Bias in datasets is unavoidable: a finite database, by definition, represents only a subset of a thing that exists in the real world. Most of the information on the internet is mainly used and uploaded by relatively wealthy people. Photos on social media sites skew towards young people, and most of the text scraped to train GPT-2 was written by men. Algorithms are also biased towards learning English.

The only way to minimise these biases would be to capture data that represents the real world more accurately. This could be done, by recording candid images of people going about their lives, the way they talk, the way they write in private forums – by a level of surveillance, in other words, far beyond what many people already consider too intrusive. This means there is no clear and practical way to make a perfect dataset to ‘feed’ an AI, which in turn means there is no way to make a perfect AI.

* The face on the left is the real one.


  • 16 April 2019 at 1:26pm
    Guernican says:
    Thank you for this.

    It occurs to me that popular culture very rarely presents these things as positives.

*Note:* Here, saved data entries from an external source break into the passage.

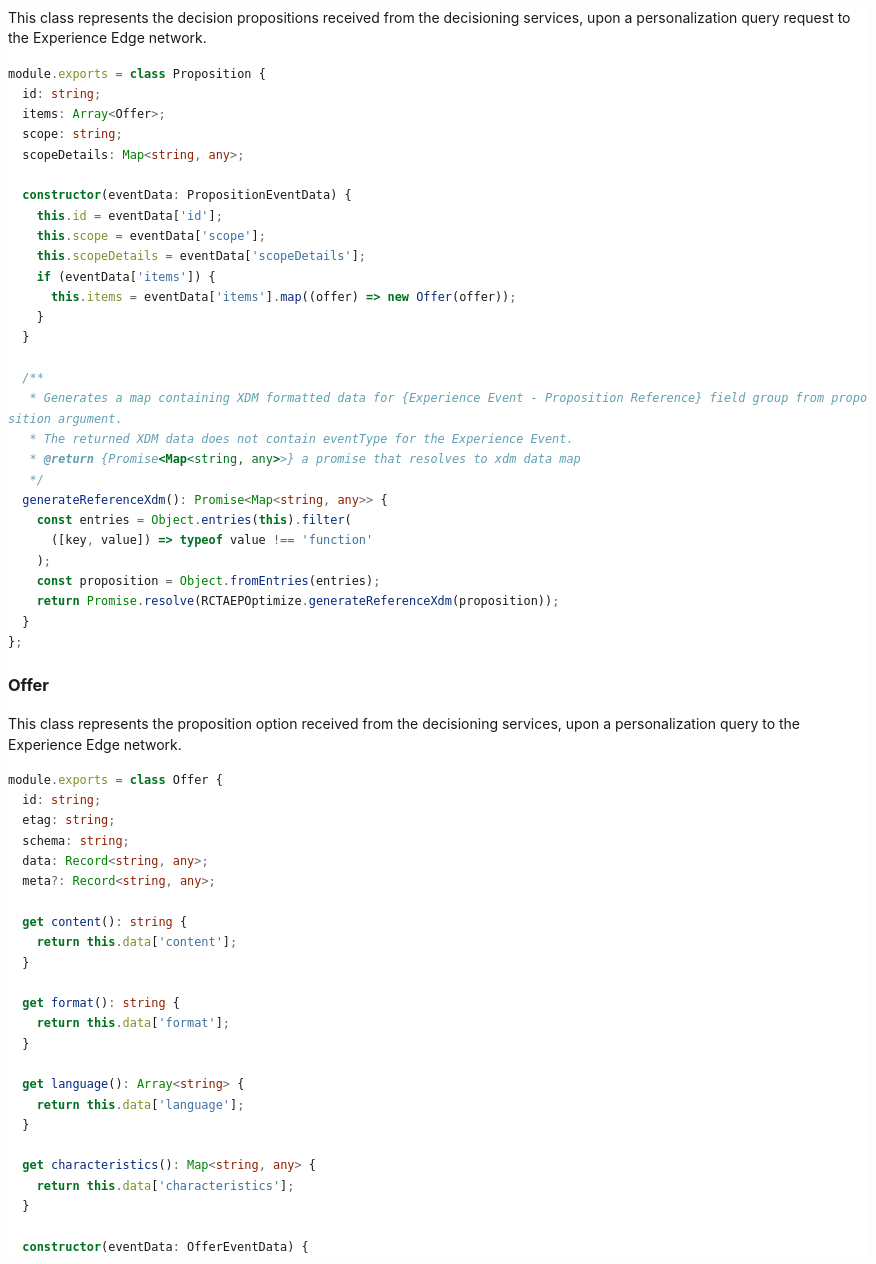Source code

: This class represents the decision propositions received from the decisioning services, upon a personalization query request to the Experience Edge network.

```typescript
module.exports = class Proposition {
  id: string;
  items: Array<Offer>;
  scope: string;
  scopeDetails: Map<string, any>;

  constructor(eventData: PropositionEventData) {
    this.id = eventData['id'];
    this.scope = eventData['scope'];
    this.scopeDetails = eventData['scopeDetails'];
    if (eventData['items']) {
      this.items = eventData['items'].map((offer) => new Offer(offer));
    }
  }

  /**
   * Generates a map containing XDM formatted data for {Experience Event - Proposition Reference} field group from proposition argument.
   * The returned XDM data does not contain eventType for the Experience Event.
   * @return {Promise<Map<string, any>>} a promise that resolves to xdm data map
   */
  generateReferenceXdm(): Promise<Map<string, any>> {
    const entries = Object.entries(this).filter(
      ([key, value]) => typeof value !== 'function'
    );
    const proposition = Object.fromEntries(entries);
    return Promise.resolve(RCTAEPOptimize.generateReferenceXdm(proposition));
  }
};
```

### Offer

This class represents the proposition option received from the decisioning services, upon a personalization query to the Experience Edge network.

```typescript
module.exports = class Offer {
  id: string;
  etag: string;
  schema: string;
  data: Record<string, any>;
  meta?: Record<string, any>;

  get content(): string {
    return this.data['content'];
  }

  get format(): string {
    return this.data['format'];
  }

  get language(): Array<string> {
    return this.data['language'];
  }

  get characteristics(): Map<string, any> {
    return this.data['characteristics'];
  }

  constructor(eventData: OfferEventData) {
```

When we see robots or AI depicted on screen,they're nearly always either malfunctioning in violent ways or designed from the ground up to eviscerate us or send us to extinction. For a lazy journalist, that's the shortest synaptic connection. It's AI. It must be sinister.

    It's always struck me as interesting that the current accepted test for machine intelligence is whether or not it can sound human enough to fool a human. Were we to create a machine that could genuinely think and learn for itself, why on earth would it think like a human?

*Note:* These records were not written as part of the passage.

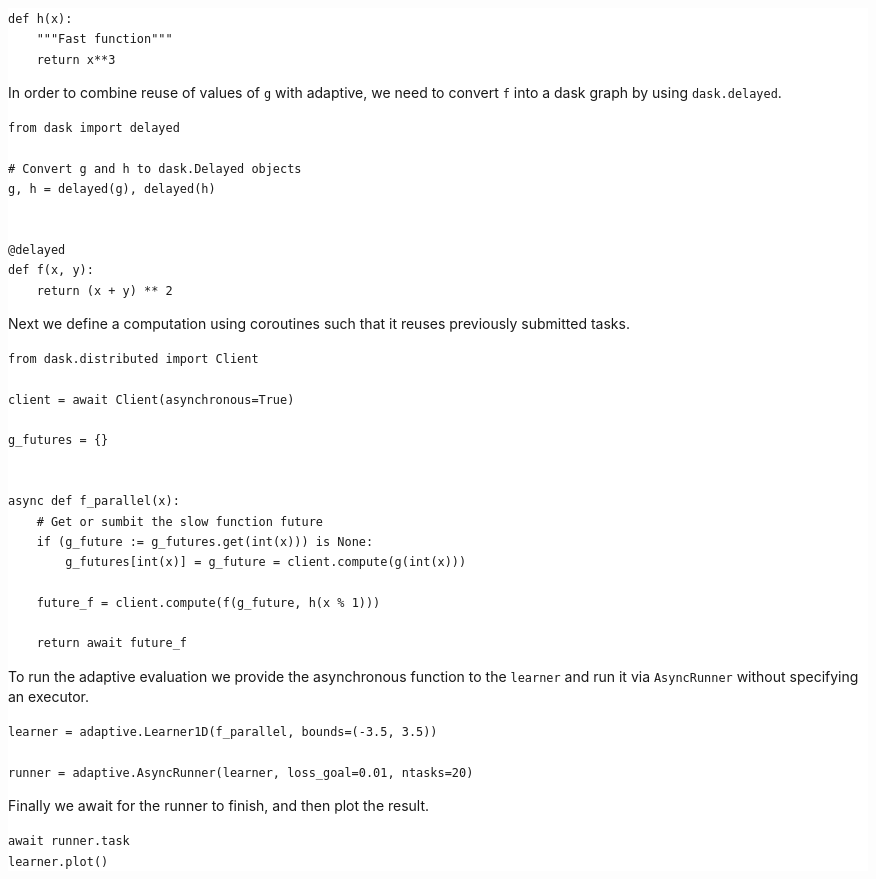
 ```{code-cell} ipython3
def h(x):
    """Fast function"""
    return x**3
```

In order to combine reuse of values of `g` with adaptive, we need to convert `f` into a dask graph by using `dask.delayed`.

```{code-cell} ipython3
from dask import delayed

# Convert g and h to dask.Delayed objects
g, h = delayed(g), delayed(h)


@delayed
def f(x, y):
    return (x + y) ** 2
```

Next we define a computation using coroutines such that it reuses previously submitted tasks.

```{code-cell} ipython3
from dask.distributed import Client

client = await Client(asynchronous=True)

g_futures = {}


async def f_parallel(x):
    # Get or sumbit the slow function future
    if (g_future := g_futures.get(int(x))) is None:
        g_futures[int(x)] = g_future = client.compute(g(int(x)))

    future_f = client.compute(f(g_future, h(x % 1)))

    return await future_f
```

To run the adaptive evaluation we provide the asynchronous function to the `learner` and run it via `AsyncRunner` without specifying an executor.

```{code-cell} ipython3
learner = adaptive.Learner1D(f_parallel, bounds=(-3.5, 3.5))

runner = adaptive.AsyncRunner(learner, loss_goal=0.01, ntasks=20)
```

Finally we await for the runner to finish, and then plot the result.

```{code-cell} ipython3
await runner.task
learner.plot()
```


[^download]: This notebook can be downloaded as **{nb-download}`tutorial.advanced-topics.ipynb`** and {download}`tutorial.advanced-topics.md`.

  • 16 April 2019 at 6:09pm
    Timothy Rogers says:
    Rachel Connolly’s article brings the reader back to earth in the discussion of the promise and perils of AI. On the one side we are bombarded by techno-utopians who believe in things like the “Singularity” and ”machine immortality” as a future repository of human consciousness. Some of that is just wishful thinking coupled to the natural fear of death, while the rest is hype designed to convince investors of “the next big thing” (worthy of your money). The middle ground is that we know from experience a great deal of AI is useful in circumscribed areas, and a great deal of it useless for anything other than commercial purposes, many of which are themselves entirely trivial (thus the profusion of apps to solve problems that aren't really problems, but are somehow "cute" or promise efficiency in the self-obsessed, curated life of AI and gadget lovers.)

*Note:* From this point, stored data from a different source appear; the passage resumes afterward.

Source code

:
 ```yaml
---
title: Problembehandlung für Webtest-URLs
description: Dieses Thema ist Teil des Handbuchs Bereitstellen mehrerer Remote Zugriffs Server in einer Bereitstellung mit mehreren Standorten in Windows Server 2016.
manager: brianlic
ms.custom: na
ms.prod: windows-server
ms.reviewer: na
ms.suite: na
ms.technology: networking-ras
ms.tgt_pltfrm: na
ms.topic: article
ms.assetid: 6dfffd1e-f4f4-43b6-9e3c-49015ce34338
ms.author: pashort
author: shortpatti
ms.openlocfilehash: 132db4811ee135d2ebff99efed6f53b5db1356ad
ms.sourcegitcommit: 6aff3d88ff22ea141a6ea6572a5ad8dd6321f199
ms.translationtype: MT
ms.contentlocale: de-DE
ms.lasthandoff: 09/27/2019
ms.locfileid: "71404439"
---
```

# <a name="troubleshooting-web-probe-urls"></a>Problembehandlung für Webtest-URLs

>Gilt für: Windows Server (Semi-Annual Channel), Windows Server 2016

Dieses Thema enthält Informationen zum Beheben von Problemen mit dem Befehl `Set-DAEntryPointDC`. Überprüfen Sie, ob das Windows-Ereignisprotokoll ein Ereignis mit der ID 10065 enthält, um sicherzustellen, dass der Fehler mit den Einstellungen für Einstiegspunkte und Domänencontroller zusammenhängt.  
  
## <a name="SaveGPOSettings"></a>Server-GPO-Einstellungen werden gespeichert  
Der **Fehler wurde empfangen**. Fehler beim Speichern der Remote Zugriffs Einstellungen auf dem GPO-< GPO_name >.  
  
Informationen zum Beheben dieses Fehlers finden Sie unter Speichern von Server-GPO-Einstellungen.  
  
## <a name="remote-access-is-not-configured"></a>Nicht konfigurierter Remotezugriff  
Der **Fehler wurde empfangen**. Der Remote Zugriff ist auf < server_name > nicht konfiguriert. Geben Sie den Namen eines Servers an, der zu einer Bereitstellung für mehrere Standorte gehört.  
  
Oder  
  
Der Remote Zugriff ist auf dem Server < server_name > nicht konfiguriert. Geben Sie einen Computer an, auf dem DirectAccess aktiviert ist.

    Guernican’s comments open up an interesting question. He or she thinks that a genuinely self-instructing machine would wind up not thinking like a human. The devil is in the details here. It might be useful to think of sophisticated AI machines (and their programs) as falling in a range that encompasses the broadest possible variety of earthly organisms and the way they think (and feel). I think we now know that many mammals think like us in some respects (but without words) and share some basic feelings with us (fear, rage, and anxiety come to mind). Behavioral neuroscience depends on these likenesses across species for investigations of how psychoactive drugs work – sometimes the analogy from one species to another is good, at others disappointing (because we are still floundering in a sea of ignorance about such matters, and only making incremental and halting progress toward a better understanding of consciousness – be it that of lab rat or human). An we can see that even :lowly" arthropods can solve problems and make choices, implying "thought" of some kind (built out of sensory capacities plus memory). AI, having been created by humans, would invariably think in most respects like humans – its learning datasets are compiled by humans, the problems it solves are framed by humans, etc.; it uses two “languages” created by humans, the verbal one of everyday discourse and mathematics; and, machine logic is merely derivative of the varieties of human logic. What kind of dataset and learning instructions would be able to move it out of this orbit?